▸ Source text
%%

According to FINRA, Sanctuary also failed to review outside business activities of certain representatives and did not terminate a securities offering that failed to meet the minimum contingency requirement, among other allegations.

The alleged actions occurred from 2014 through 2018, when the firm was registered as David A. Noyes and Company, a Chicago-based broker-dealer. In March 2020, the firm’s name was changed to Sanctuary Securities.

A spokesperson for Sanctuary says the actions outlined by FINRA predate the acquisition of Noyes and the current executive management team of Sanctuary Securities.

“No former Noyes executives or employees that were involved in these matters are employed by [parent company] Sanctuary Wealth. None of these matters were disclosed as part of the reps and warranties prior to the acquisition,” the spokesperson says.

Edwards notes that the defense makes a point, but says the firm’s brokers had been acting recklessly “for a very long time.”

“The firm really should have caught this. But it’s really on the individual brokers who were selling the products,” Edwards says. “[Going forward] new management has a tough challenge, when you have that level of disregard for protecting your clients and their investors. You really have to do a lot to change that culture. That's probably going to include letting people go.”

%%

▸ Activities
a – Translate this sentence from the article on Sanctuary Securities into Spanish: "In March 2020, the firm’s name was changed to Sanctuary Securities."
b – Write a continuation of the article on Sanctuary Securities that picks up after its final sentence.
The entries have no connection to the article on Sanctuary Securities.

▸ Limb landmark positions
%%

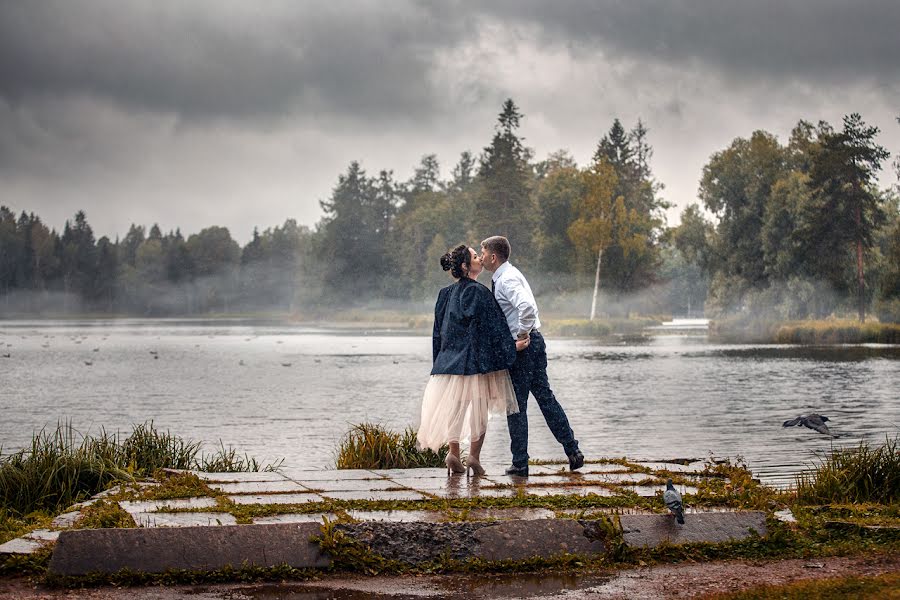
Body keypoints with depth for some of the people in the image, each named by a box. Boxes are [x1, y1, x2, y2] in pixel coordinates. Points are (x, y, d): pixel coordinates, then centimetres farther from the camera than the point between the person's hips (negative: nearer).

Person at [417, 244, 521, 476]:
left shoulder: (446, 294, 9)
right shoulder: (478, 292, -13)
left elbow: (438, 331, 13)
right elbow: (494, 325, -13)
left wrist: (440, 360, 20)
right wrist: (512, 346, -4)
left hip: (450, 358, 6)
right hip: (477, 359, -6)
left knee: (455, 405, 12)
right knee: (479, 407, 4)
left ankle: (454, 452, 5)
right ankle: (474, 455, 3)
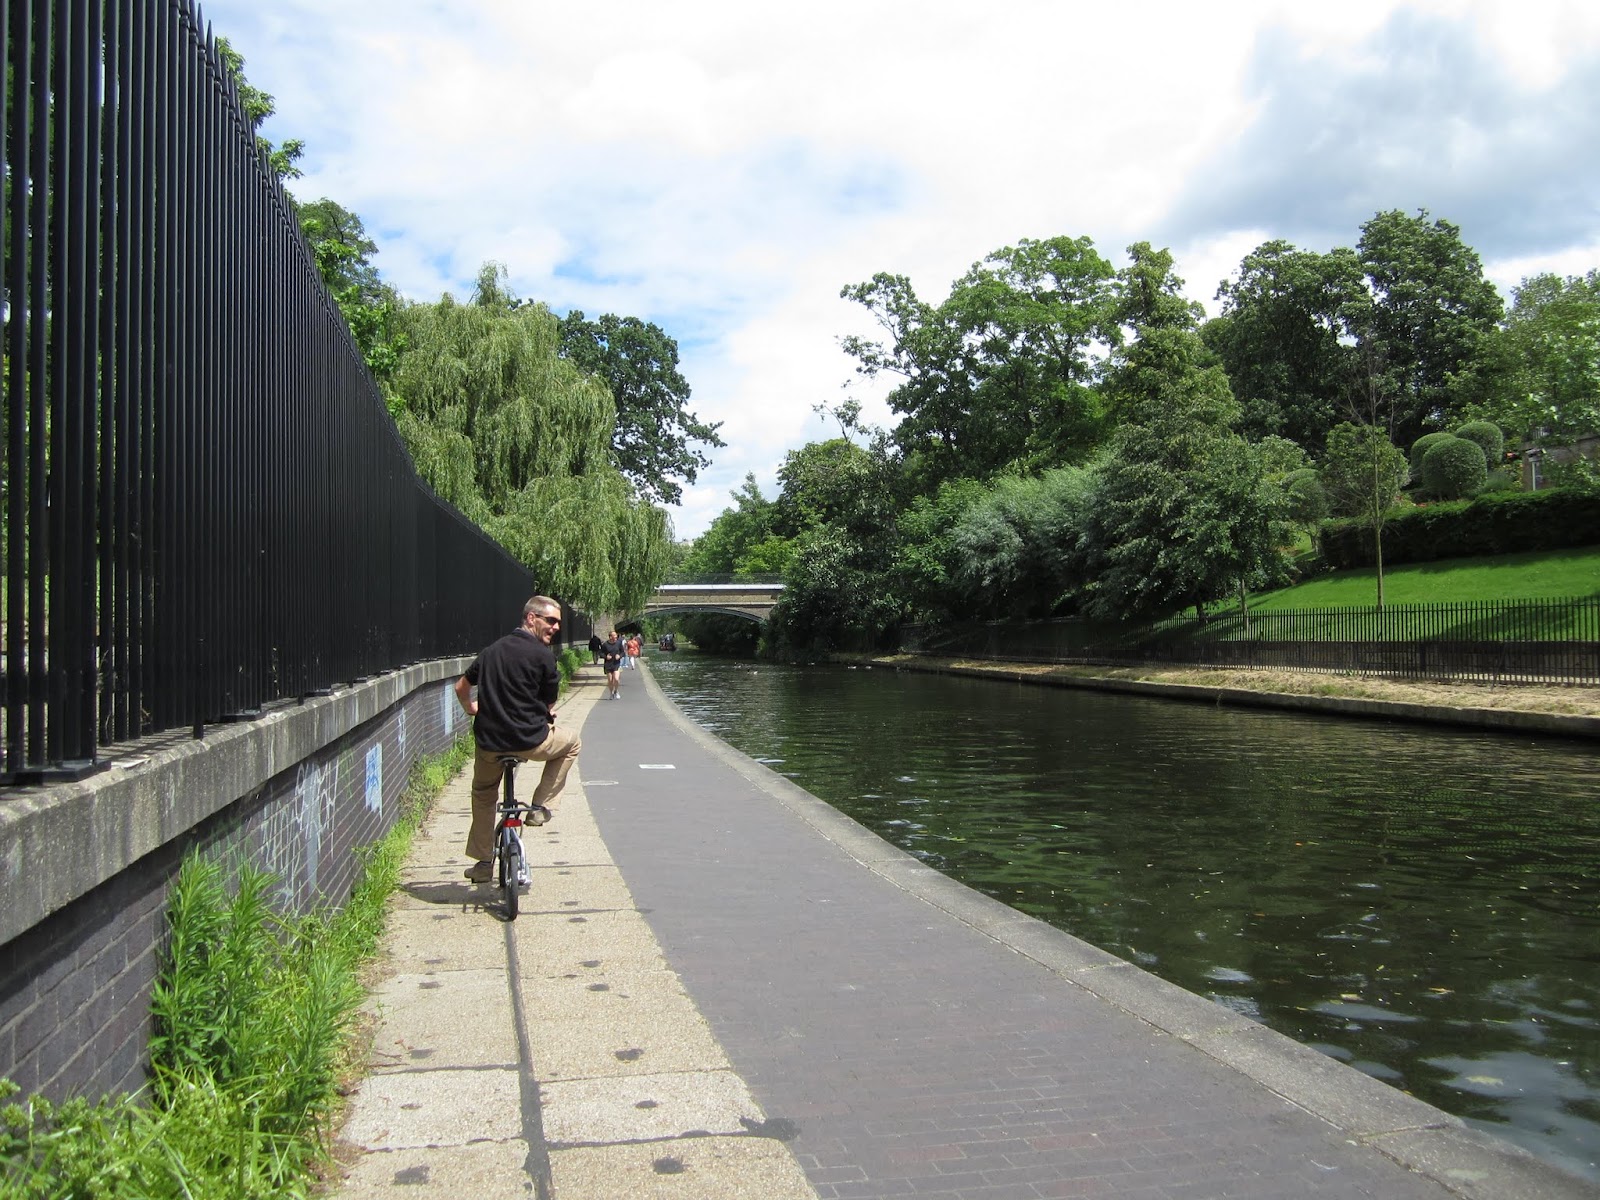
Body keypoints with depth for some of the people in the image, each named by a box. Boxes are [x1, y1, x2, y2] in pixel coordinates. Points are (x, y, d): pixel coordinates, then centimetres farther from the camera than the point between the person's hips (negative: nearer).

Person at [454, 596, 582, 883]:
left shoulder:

%%
%%

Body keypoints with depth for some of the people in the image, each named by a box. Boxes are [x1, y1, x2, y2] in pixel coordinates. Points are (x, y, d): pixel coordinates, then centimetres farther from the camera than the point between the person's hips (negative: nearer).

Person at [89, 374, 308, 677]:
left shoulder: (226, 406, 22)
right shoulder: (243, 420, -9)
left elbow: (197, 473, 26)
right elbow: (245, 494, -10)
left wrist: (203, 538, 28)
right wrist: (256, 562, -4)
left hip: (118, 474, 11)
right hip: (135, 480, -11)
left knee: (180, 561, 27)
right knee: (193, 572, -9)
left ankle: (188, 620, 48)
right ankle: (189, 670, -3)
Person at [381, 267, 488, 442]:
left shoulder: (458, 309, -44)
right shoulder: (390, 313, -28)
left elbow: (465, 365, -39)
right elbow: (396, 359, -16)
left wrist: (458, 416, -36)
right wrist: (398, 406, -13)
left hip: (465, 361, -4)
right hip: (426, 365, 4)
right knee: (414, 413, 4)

%%
%%

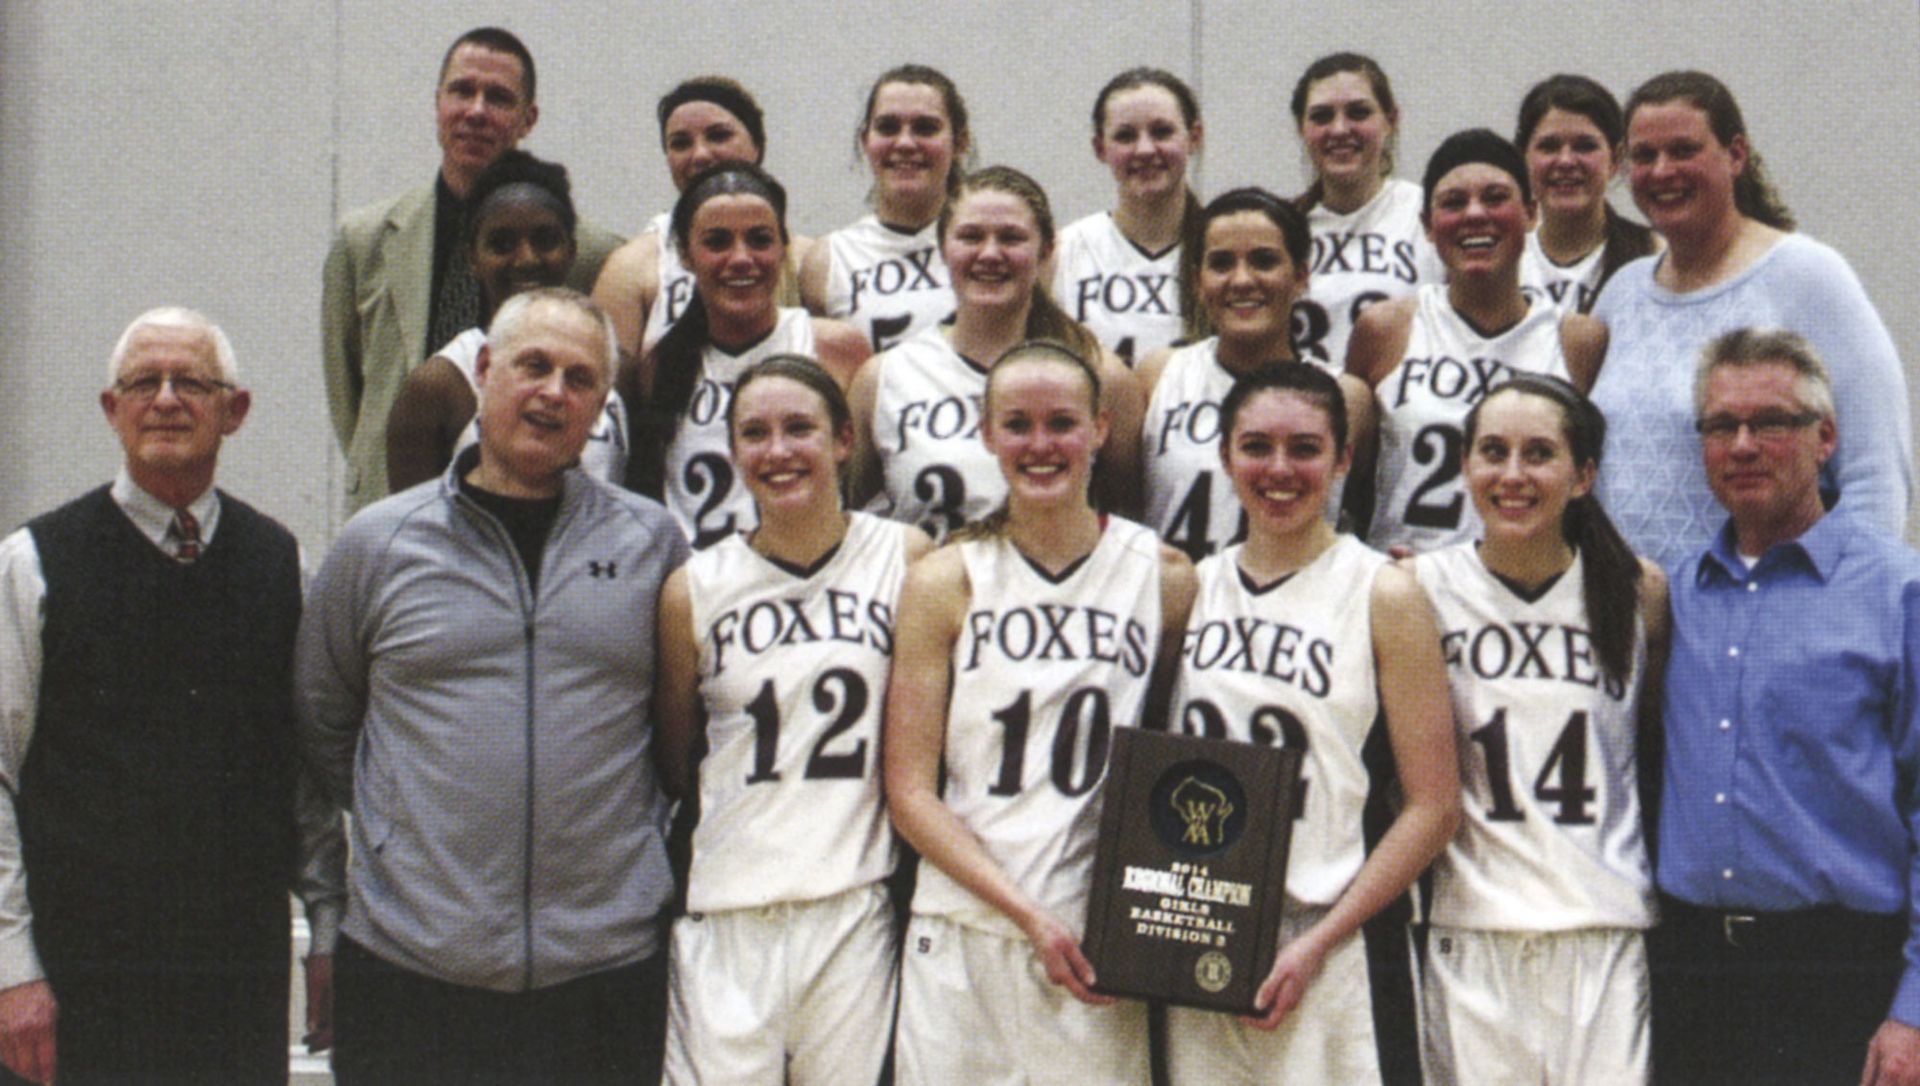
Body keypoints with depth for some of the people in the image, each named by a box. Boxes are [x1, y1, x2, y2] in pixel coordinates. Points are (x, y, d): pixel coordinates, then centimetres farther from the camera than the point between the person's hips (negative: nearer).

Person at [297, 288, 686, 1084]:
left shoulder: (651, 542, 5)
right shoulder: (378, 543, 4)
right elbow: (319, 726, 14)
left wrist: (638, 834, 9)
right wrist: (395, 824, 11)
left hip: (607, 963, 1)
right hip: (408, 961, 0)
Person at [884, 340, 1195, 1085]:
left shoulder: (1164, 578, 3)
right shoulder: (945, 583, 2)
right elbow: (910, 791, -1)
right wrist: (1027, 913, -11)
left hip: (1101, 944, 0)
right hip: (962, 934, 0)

%%

▸ Responses in order
a – En marzo de 2020, el nombre de la firma se cambió a Sanctuary Securities.

b –
From January 2014 through December 2018, 30 registered representatives recommended $5 million worth of NT-ETFs to retail customers, generating $60,000 in commissions. Sanctuary executed at least 600 NT-ETF purchases in about 150 retail customer accounts.

"These non-traditional ETFs are built to facilitate day trading," Edwards says. "Holding them for an extended period of time in a retail account is not what they were designed to do.”

He adds: “It is not used to hedge against risk in any kind of long term. No reasonably competent stockbroker would ever recommend this.”

Supervisory fail
The FINRA letter also alleges that “Although the firm’s supervisory system incorporated exception reports and alerts as part of its routine electronic trade review system, none of those exception reports or alerts were designed or used to surveil for the unique risks posed by NT-ETFs. Additionally, the firm’s electronic trade review system was not designed to identify NT-ETF transactions held for longer periods ... As a result, the firm’s customers held positions in NT-ETFs for extended periods, spanning from weeks to years in many instances, causing significant losses.”

Sanctuary custodies with Charles Schwab, TD Ameritrade, Fidelity and BNY Mellon Pershing, according to its website.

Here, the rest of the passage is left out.